Peritonitis is a challenging disease for many veterinarians, as the cause of the disease can significantly govern treatment and overall prognosis. Peritonitis is defined as inflammation of the peritoneum, which is the inner lining of the abdominal cavity. It is associated with any plethora of insults that compromises the peritoneum, which can incite a range of clinical signs. Most commonly horses will have a history of anorexia, abdominal pain, lethargy, and pyrexia. Upon initial diagnostics, most bloodwork with show signs of infection and there will be increased peritoneal fluid seen upon transabdominal ultrasound. An abdominocentesis is usually performed where the color, turbidity and cell concentrations of the fluid examined and can confirm peritonitis.

Diagnosing peritonitis is only the beginning, next is the arduous task of selecting the appropriate treatment. Primary peritonitis is consistently caused by a single bacterial infection, the most common reported isolate is Actinobacillus. This can be treated with routine antibiotics, anti-inflammatory medications, and fluid therapy. In more severe cases an abdominal lavage can be performed with an indwelling abdominal catheter. However, to confirm this single bacterial growth a culture of the abdominal fluid will have to be performed, which will require a few days. On the other hand, peritonitis could be secondary to gastrointestinal insult, reproductive injury, or septicemia. If so, the only way to treat the peritonitis is to treat the primary inciting cause which will frequently require surgery.
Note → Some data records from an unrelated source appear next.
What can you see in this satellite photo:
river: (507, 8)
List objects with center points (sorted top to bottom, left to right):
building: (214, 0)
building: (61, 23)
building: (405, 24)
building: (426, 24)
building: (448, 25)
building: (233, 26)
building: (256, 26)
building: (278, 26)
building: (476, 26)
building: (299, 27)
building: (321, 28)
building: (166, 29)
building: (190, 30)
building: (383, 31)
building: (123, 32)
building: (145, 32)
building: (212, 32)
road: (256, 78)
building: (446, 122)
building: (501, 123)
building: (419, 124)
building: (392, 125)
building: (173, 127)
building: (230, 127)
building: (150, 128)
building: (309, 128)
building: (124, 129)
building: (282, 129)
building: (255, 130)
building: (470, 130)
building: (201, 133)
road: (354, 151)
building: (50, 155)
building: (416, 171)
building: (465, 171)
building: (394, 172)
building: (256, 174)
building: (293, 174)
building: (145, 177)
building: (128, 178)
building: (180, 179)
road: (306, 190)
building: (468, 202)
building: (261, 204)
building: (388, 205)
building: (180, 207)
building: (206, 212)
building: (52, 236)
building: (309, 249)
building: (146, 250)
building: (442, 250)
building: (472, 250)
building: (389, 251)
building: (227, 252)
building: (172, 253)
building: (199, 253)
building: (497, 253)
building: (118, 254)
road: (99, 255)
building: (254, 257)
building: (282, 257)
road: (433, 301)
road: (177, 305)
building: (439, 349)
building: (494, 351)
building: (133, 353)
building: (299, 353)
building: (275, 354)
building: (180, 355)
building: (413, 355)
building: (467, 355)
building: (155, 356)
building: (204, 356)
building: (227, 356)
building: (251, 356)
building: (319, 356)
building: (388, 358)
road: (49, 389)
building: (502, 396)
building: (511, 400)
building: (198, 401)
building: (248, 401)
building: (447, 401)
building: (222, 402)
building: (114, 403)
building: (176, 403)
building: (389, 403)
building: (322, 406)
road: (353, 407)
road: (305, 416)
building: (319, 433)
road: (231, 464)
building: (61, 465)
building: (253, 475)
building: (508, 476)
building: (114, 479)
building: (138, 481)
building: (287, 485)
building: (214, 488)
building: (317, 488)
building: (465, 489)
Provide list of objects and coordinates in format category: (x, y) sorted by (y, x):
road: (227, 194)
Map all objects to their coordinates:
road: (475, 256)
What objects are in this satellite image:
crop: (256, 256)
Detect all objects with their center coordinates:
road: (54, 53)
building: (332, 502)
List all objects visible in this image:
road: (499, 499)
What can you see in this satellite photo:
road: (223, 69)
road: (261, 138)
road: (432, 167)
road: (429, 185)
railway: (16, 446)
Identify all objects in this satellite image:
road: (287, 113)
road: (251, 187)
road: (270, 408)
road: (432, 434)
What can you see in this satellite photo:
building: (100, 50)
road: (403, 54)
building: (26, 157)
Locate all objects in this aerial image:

While in surgery a more thorough lavage of the abdomen can be performed. Nonetheless, there are increased risks when undertaking surgery that may potentiate the disease. One major concern is that the disease may disseminate with surgical manipulation, a second substantial risk is that general anesthesia can cause further tissue ischemia caused by decreased tissue perfusion from hypotension. Many veterinarians will consider watching the trends of these horses for several days if surgery is not clinically warranted upon presentation.

The image above is an example of inflamed peritoneum and small intestine during abdominal exploratory surgery with a horse that peritonitis. You can see the locally extensive ecchymoses along the mesenteric border of the small intestine, along with the diffuse thickening and nontransparent

Once the cause of peritonitis is identified and appropriately treated, owners must keep in mind a few things before proceeding. The average cost of treatment can be quite substantial, considering the average length of hospitalization is 5 days (without complications) and complications can easily arise from the systemic inflammation. Abdominal inflammation can also cause adhesions formation within the intestines which could lead to future complications of colic. In summary, peritonitis can be a perplexing disease that both veterinarians and horse owners have to grapple with, by knowing the cause and related treatment option options, with overall prognosis, can help make the best decision for the horse long term.